Earlier this month, consultants wrapped up a sewer master plan study that gives city officials and the county, which operates the public wastewater system in the city, a roadmap of how to plan future expansions. It also came with a steep estimated price tag: $49,824,000.
A citywide expansion could possibly be funded via an enterprise system, requesting property owners with septic systems to instead pay the cost to tap into the new public system. This system may cost a few thousand dollars per property owner, eventually repaying the full cost of the citywide system.
But the exact funding mechanisms have not yet been worked out. “It is a blueprint for the city. Funding is another question,” William Pinnex, the county’s director of engineering, said at the county meeting.

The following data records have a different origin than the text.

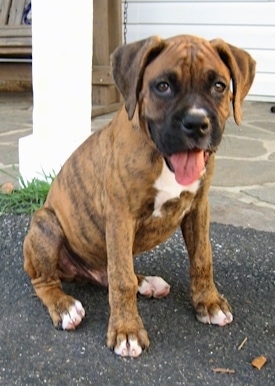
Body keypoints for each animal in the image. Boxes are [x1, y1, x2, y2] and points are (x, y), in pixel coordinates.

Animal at [23, 34, 256, 358]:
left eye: (219, 86)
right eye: (163, 86)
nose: (196, 124)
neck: (163, 157)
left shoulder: (199, 207)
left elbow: (202, 257)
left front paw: (208, 303)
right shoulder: (121, 215)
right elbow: (122, 279)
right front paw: (127, 332)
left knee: (115, 273)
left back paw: (146, 283)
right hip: (46, 225)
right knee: (48, 280)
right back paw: (65, 306)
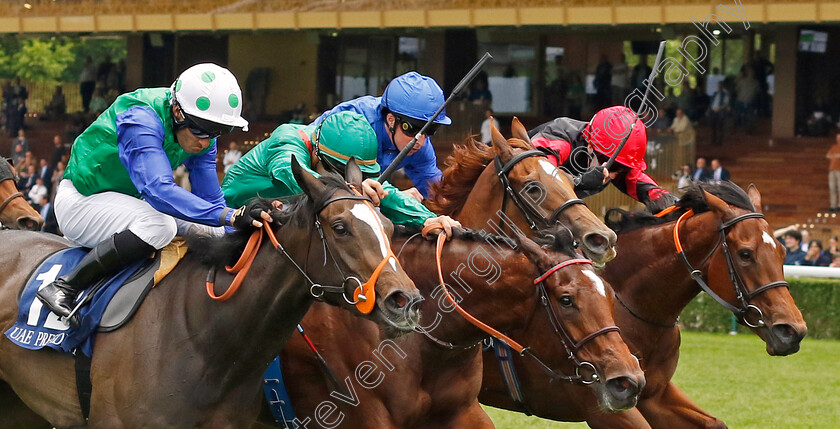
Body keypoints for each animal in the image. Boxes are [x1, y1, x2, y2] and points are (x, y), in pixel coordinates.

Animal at [480, 181, 808, 428]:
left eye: (782, 251)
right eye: (745, 254)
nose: (793, 330)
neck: (634, 311)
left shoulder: (654, 393)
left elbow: (716, 423)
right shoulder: (604, 408)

County Public Utilities Director John Nichols said failing septic systems were one impetus for developing the city’s sewer master plan. It was also brought about due to a growing number of requests from developers.

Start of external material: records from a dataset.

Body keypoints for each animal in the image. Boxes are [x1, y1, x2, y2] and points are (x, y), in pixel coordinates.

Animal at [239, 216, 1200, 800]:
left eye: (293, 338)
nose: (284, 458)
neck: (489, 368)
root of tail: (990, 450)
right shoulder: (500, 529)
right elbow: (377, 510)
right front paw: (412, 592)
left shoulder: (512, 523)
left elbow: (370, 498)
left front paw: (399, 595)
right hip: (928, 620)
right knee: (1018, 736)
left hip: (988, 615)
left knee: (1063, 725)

“When you’re getting those types of requests, you want to make sure that the infrastructure that you direct the developer [to install]— who may be only interested in a small segment — will work as the system grows,” Nichols told Commissioners at the May 4 meeting.
Aside from conservation concerns regarding endangered red-cockaded woodpecker that lives in the city, the lack of a citywide sewer system is perhaps the biggest roadblock to development in the county’s largest municipality by land area.
Hundreds if not thousands of undeveloped lots have sat empty for decades, all because the land won’t perk. “I call it little New Orleans. Because it’s like a bowl. It just holds water,” City Commissioner Steve Barger explained.
Because the water table is high in many areas of the city, the soil and sand stay saturated, Barger said. Saturated soils don’t allow for proper effluent drainage, rendering many areas of the city essentially undevelopable. “It’s no secret that we have a water table flooding issue. And there’s large parts of our city that do not perk because of that,” Barger said.
Boiling Spring Lakes is growing — just not as quickly as its neighbors. Between 2010 and 2018, the city’s population increased by 14.2%, according to the Census, compared to Oak Island’s 18.6% growth rate, Southport’s $35% growth rate, and the county’s overall 27.3% growth rate over the same time frame. An estimated 7,200 people live in Boiling Spring Lakes today.
The expansion would provide sewer to 9,500 lots, the study found.
Barger said implementing a citywide sewer system would save money for property owners in the long run, requiring less money upfront than the cost to replace an aging system. It would also increase property values, which in turn, increase city revenues, which could increase the city’s ability to provide services. “I am all for city-wide sewer.”
Like Barger, Forte owns lots in the city that he said he can’t use without sewer. “Without sewer, it’s useless. It’s a piece of wooded land,” he said at the county meeting.
Forte urged Commissioners and staff to seriously consider implementing the expansion and wondered if the health concerns related to failing septic systems create a sense of urgency.
“I realize the cost of this project is $50 million, I get it. That’s a boatload of money. But if ever there was a project that was needed, this is one I think is desperately needed. Boiling Spring Lakes has the potential to expand threefold, minimum. I think this project could in time easily pay for itself,” he said at the meeting.